Cemented carbide cutting tools are indispensable tools in modern manufacturing. Their performance and quality directly relate to the processing efficiency, workpiece accuracy, and production costs. With the rapid development of the manufacturing industry, the cemented carbide cutting tools industry is constantly expanding, and many professional terms have emerged. In this article, I will give you a detailed introduction to the common terms in the cemented carbide cutting tools industry, and I will also explain some terms in detail to help you better understand this field.
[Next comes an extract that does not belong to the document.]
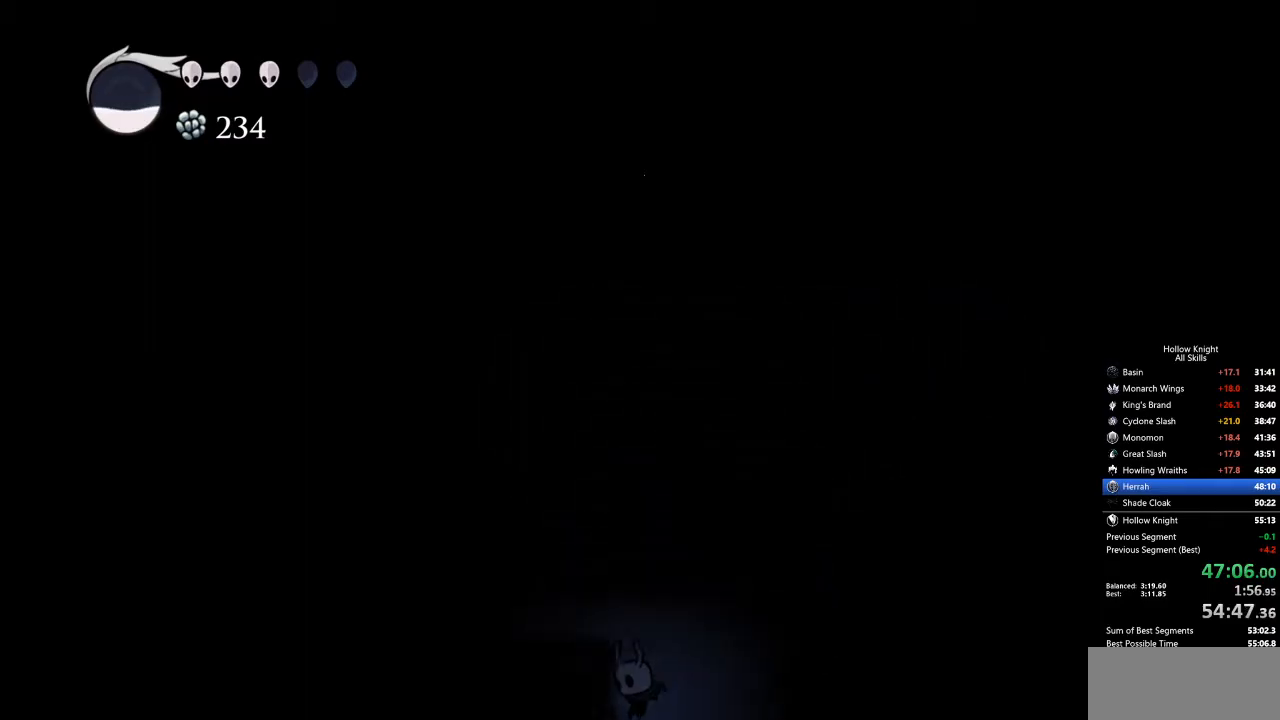
{"keys": [], "events": [[50, "left", "up"]]}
I. Basic Terms Of Cemented Carbide
Cemented Carbide (WC)
Cemented carbide is a composite material made by mixing tungsten carbide (WC) powder and cobalt (Co) powder and then processing them through powder metallurgy. It combines high hardness and good toughness, making it ideal for manufacturing cutting tools, molds, and wear-resistant parts.
Tungsten Carbide (WC)
Tungsten carbide is the main component of cemented carbide, featuring extremely high hardness and wear resistance. In cemented carbide, the ideal carbon content of tungsten carbide is 6.13% by weight. Excessive or insufficient carbon content will significantly affect the performance of cemented carbide.
Cobalt (Co)
Cobalt serves as the binder phase in cemented carbide, primarily binding tungsten carbide particles together to form an alloy with excellent mechanical properties. The content and distribution of cobalt have a significant impact on the toughness and impact resistance of cemented carbide.
Titanium Carbide (TiC)
Titanium carbide is another common component in cemented carbide, similar to tungsten carbide in terms of high hardness and wear resistance. In some special applications, titanium carbide can replace or partially replace tungsten carbide to improve certain properties of cemented carbide.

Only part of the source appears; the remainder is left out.